Novedad bibliográfica: Being Brains: Making the Cerebral Subject
Autores: Fernando Vidal & Francisco Ortega
Being Brains offers a critical exploration of one of the most
influential and pervasive contemporary beliefs: "We are our brains."
Starting in the "Decade of the Brain" of the 1990s, "neurocentrism"
became widespread in most Western and many non-Western societies.

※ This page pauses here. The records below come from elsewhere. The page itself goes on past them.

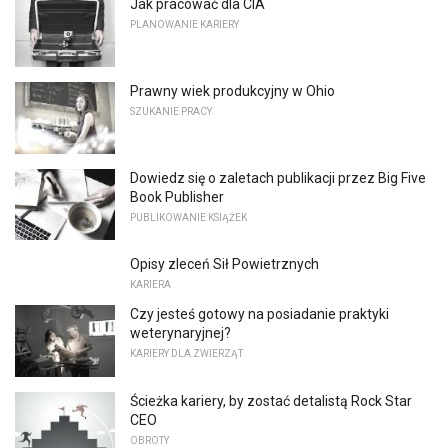
Jak pracować dla CIA
PLANOWANIE KARIERY
Prawny wiek produkcyjny w Ohio
SZUKANIE PRACY
Dowiedz się o zaletach publikacji przez Big Five
Book Publisher
PUBLIKOWANIE KSIĄŻEK
Opisy zleceń Sił Powietrznych
KARIERA
Czy jesteś gotowy na posiadanie praktyki
weterynaryjnej?
KARIERY DLA ZWIERZĄT
Ścieżka kariery, by zostać detalistą Rock Star
CEO
OBROTY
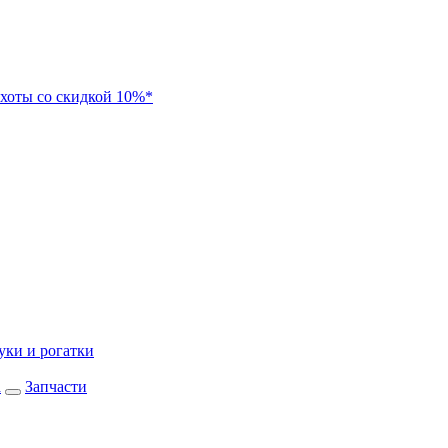
хоты со скидкой 10%*
уки и рогатки
а
Запчасти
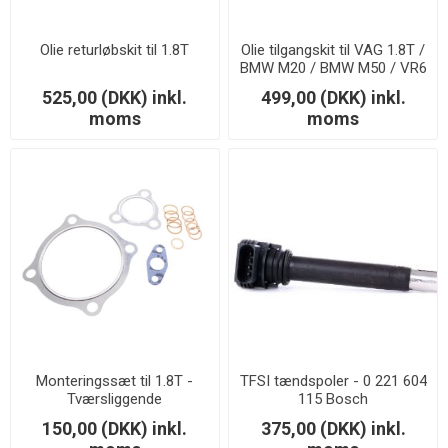
Olie returløbskit til 1.8T
Olie tilgangskit til VAG 1.8T /
BMW M20 / BMW M50 / VR6
525,00 (DKK) inkl.
499,00 (DKK) inkl.
moms
moms
Monteringssæt til 1.8T -
TFSI tændspoler - 0 221 604
Tværsliggende
115 Bosch
150,00 (DKK) inkl.
375,00 (DKK) inkl.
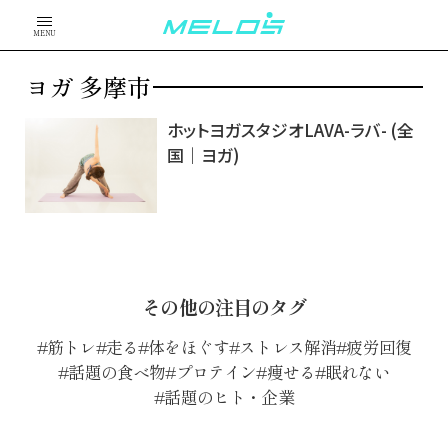
MENU
ヨガ 多摩市
ホットヨガスタジオLAVA-ラバ- (全
国｜ヨガ)
その他の注目のタグ
筋トレ
走る
体をほぐす
ストレス解消
疲労回復
話題の食べ物
プロテイン
痩せる
眠れない
話題のヒト・企業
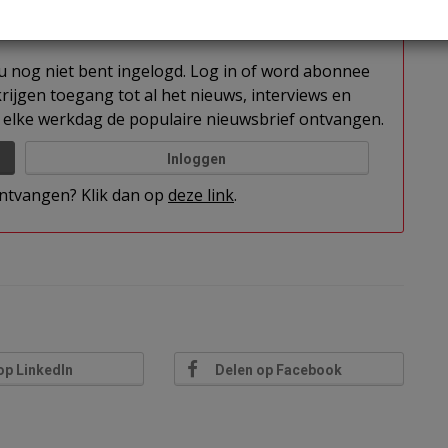
t u nog niet bent ingelogd. Log in of word abonnee
rijgen toegang tot al het nieuws, interviews en
elke werkdag de populaire nieuwsbrief ontvangen.
Inloggen
 ontvangen? Klik dan op
deze link
.
op LinkedIn
Delen op Facebook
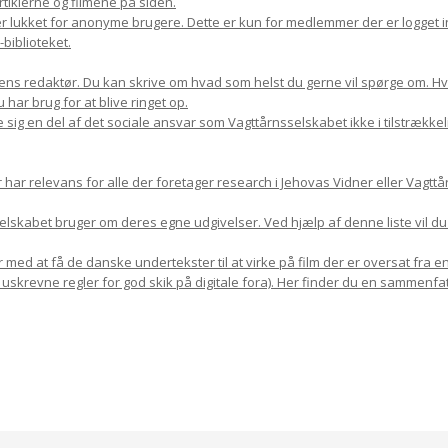
rtiklerne og filmene på siden.
r lukket for anonyme brugere. Dette er kun for medlemmer der er logget in
biblioteket.
ns redaktør. Du kan skrive om hvad som helst du gerne vil spørge om. Hvis 
har brug for at blive ringet op.
 sig en del af det sociale ansvar som Vagttårnsselskabet ikke i tilstrække
r relevans for alle der foretager research i Jehovas Vidner eller Vagttår
sselskabet bruger om deres egne udgivelser. Ved hjælp af denne liste vil d
med at få de danske undertekster til at virke på film der er oversat fra en
 uskrevne regler for god skik på digitale fora). Her finder du en sammenfat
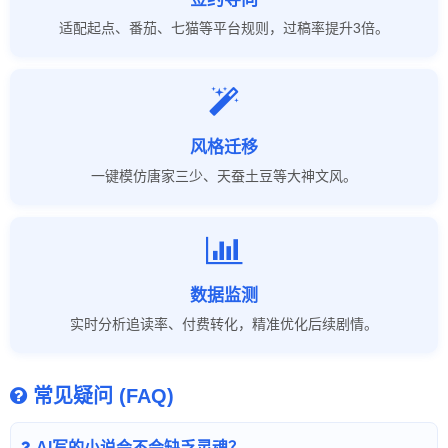
适配起点、番茄、七猫等平台规则，过稿率提升3倍。
风格迁移
一键模仿唐家三少、天蚕土豆等大神文风。
数据监测
实时分析追读率、付费转化，精准优化后续剧情。
常见疑问 (FAQ)
AI写的小说会不会缺乏灵魂？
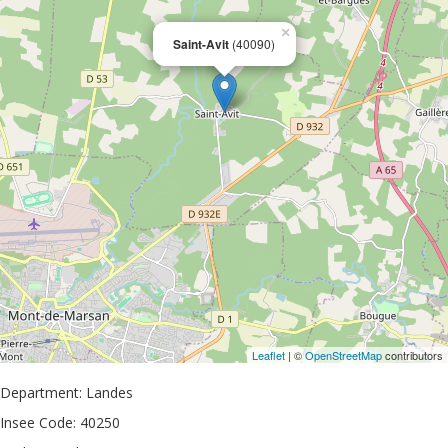
×
Saint-Avit
(40090)
Leaflet
| ©
OpenStreetMap
contributors
Department: Landes
Insee Code: 40250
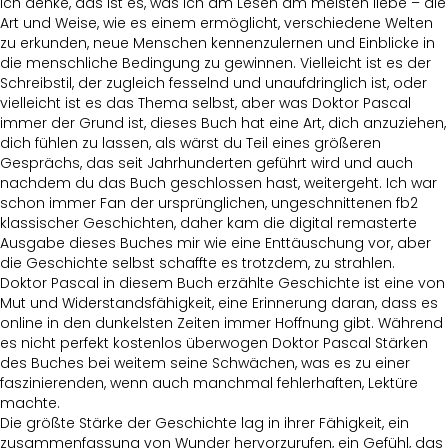
Ich denke, das ist es, was ich am Lesen am meisten liebe – die
Art und Weise, wie es einem ermöglicht, verschiedene Welten
zu erkunden, neue Menschen kennenzulernen und Einblicke in
die menschliche Bedingung zu gewinnen. Vielleicht ist es der
Schreibstil, der zugleich fesselnd und unaufdringlich ist, oder
vielleicht ist es das Thema selbst, aber was Doktor Pascal
immer der Grund ist, dieses Buch hat eine Art, dich anzuziehen,
dich fühlen zu lassen, als wärst du Teil eines größeren
Gesprächs, das seit Jahrhunderten geführt wird und auch
nachdem du das Buch geschlossen hast, weitergeht. Ich war
schon immer Fan der ursprünglichen, ungeschnittenen fb2
klassischer Geschichten, daher kam die digital remasterte
Ausgabe dieses Buches mir wie eine Enttäuschung vor, aber
die Geschichte selbst schaffte es trotzdem, zu strahlen.
Doktor Pascal in diesem Buch erzählte Geschichte ist eine von
Mut und Widerstandsfähigkeit, eine Erinnerung daran, dass es
online in den dunkelsten Zeiten immer Hoffnung gibt. Während
es nicht perfekt kostenlos überwogen Doktor Pascal Stärken
des Buches bei weitem seine Schwächen, was es zu einer
faszinierenden, wenn auch manchmal fehlerhaften, Lektüre
machte.
Die größte Stärke der Geschichte lag in ihrer Fähigkeit, ein
zusammenfassung von Wunder hervorzurufen, ein Gefühl, das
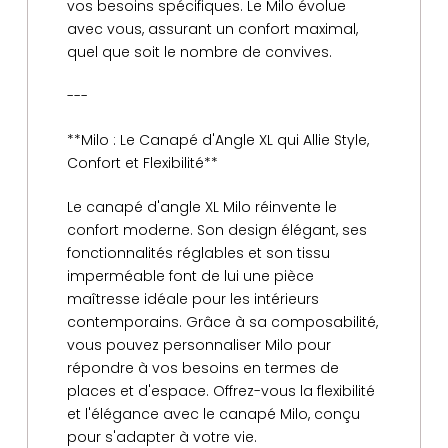
vos besoins spécifiques. Le Milo évolue
avec vous, assurant un confort maximal,
quel que soit le nombre de convives.
---
**Milo : Le Canapé d'Angle XL qui Allie Style,
Confort et Flexibilité**
Le canapé d'angle XL Milo réinvente le
confort moderne. Son design élégant, ses
fonctionnalités réglables et son tissu
imperméable font de lui une pièce
maîtresse idéale pour les intérieurs
contemporains. Grâce à sa composabilité,
vous pouvez personnaliser Milo pour
répondre à vos besoins en termes de
places et d'espace. Offrez-vous la flexibilité
et l'élégance avec le canapé Milo, conçu
pour s'adapter à votre vie.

Formidable advances, especially in neuroimaging, have bolstered this
"neurocentrism" in the eyes of the public and political authorities,
helping to justify increased funding for the brain sciences. The human
sciences have also taken the "neural turn," and subspecialties in fields
such as anthropology, aesthetics, education, history, law, sociology,
and theology have grown and professionalized at record speed. At the
same time, the development of dubious but successful commercial
enterprises such as "neuromarketing and "neurobics" have emerged to take
advantage of the heightened sensitivity to all things neuro. Skeptics
have only recently begun to react to the hype, invoking warnings of neuromythology, neurotrash, neuromania, and neuromadness.
While this neurocentric view of human subjectivity is neither hegemonic
nor monolithic, it embodies a powerful ideology that is at the heart of
some of today's most important philosophical, ethical, scientific, and
political debates. Being Brains critically explores the internal logic of such ideology, its genealogy, and its main contemporary incarnations.